START GIVEN ENTRIES
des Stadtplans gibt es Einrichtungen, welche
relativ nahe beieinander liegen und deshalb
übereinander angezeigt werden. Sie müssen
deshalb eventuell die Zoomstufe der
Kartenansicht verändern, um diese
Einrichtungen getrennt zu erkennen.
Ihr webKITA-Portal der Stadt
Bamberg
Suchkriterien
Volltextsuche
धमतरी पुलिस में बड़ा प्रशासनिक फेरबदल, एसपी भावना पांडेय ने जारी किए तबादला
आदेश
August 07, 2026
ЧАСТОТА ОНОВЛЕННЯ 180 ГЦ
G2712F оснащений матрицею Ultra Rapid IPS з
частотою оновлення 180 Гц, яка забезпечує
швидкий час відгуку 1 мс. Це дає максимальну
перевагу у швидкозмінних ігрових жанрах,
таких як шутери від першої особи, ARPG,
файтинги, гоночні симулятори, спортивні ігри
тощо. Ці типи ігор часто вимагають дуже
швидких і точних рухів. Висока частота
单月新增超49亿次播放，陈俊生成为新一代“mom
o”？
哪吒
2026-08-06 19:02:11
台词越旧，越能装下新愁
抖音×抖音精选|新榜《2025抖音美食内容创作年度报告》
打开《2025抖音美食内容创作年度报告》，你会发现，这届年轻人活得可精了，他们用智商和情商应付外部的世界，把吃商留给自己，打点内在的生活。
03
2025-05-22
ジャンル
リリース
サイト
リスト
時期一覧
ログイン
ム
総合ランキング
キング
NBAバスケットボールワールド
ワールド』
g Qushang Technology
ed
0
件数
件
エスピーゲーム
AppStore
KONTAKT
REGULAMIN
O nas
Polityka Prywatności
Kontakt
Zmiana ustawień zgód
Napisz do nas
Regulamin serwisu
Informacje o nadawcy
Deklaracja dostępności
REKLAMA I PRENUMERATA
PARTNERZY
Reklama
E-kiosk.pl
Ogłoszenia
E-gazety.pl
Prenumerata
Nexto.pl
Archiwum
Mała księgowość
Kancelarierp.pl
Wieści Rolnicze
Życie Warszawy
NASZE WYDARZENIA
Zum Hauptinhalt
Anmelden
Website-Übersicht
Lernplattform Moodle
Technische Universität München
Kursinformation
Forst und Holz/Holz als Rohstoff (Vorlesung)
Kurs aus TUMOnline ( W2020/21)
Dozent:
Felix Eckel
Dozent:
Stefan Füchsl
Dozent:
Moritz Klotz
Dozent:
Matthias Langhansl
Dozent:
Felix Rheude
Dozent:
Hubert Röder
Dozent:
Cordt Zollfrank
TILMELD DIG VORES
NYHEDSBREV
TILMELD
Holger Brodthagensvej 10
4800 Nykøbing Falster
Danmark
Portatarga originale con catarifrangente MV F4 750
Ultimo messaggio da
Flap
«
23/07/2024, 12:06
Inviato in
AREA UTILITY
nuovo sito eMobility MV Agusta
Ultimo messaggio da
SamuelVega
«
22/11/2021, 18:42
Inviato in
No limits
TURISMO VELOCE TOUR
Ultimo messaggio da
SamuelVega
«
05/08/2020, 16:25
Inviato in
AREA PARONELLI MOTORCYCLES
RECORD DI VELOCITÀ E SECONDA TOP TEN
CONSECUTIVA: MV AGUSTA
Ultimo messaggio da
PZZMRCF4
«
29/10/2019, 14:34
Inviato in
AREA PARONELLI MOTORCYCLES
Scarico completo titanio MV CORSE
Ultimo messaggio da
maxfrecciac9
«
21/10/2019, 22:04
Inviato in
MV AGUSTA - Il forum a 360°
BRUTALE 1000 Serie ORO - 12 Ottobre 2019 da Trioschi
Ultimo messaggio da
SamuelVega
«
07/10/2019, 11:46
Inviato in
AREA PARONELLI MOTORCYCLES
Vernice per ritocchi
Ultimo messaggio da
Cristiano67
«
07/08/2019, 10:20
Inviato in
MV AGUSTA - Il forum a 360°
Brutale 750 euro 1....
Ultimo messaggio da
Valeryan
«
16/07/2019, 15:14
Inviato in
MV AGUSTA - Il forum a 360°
END GIVEN ENTRIES
TASK ITEM ▸ Each line in the entries above, starting at the line with "Hubert Röder" and ending at the line with "Vernice per ritocchi", is to be printed exactly, and only those lines.

WRITTEN RESPONSE ▸
Hubert Röder
Dozent:
Cordt Zollfrank
TILMELD DIG VORES
NYHEDSBREV
TILMELD
Holger Brodthagensvej 10
4800 Nykøbing Falster
Danmark
Portatarga originale con catarifrangente MV F4 750
Ultimo messaggio da
Flap
«
23/07/2024, 12:06
Inviato in
AREA UTILITY
nuovo sito eMobility MV Agusta
Ultimo messaggio da
SamuelVega
«
22/11/2021, 18:42
Inviato in
No limits
TURISMO VELOCE TOUR
Ultimo messaggio da
SamuelVega
«
05/08/2020, 16:25
Inviato in
AREA PARONELLI MOTORCYCLES
RECORD DI VELOCITÀ E SECONDA TOP TEN
CONSECUTIVA: MV AGUSTA
Ultimo messaggio da
PZZMRCF4
«
29/10/2019, 14:34
Inviato in
AREA PARONELLI MOTORCYCLES
Scarico completo titanio MV CORSE
Ultimo messaggio da
maxfrecciac9
«
21/10/2019, 22:04
Inviato in
MV AGUSTA - Il forum a 360°
BRUTALE 1000 Serie ORO - 12 Ottobre 2019 da Trioschi
Ultimo messaggio da
SamuelVega
«
07/10/2019, 11:46
Inviato in
AREA PARONELLI MOTORCYCLES
Vernice per ritocchi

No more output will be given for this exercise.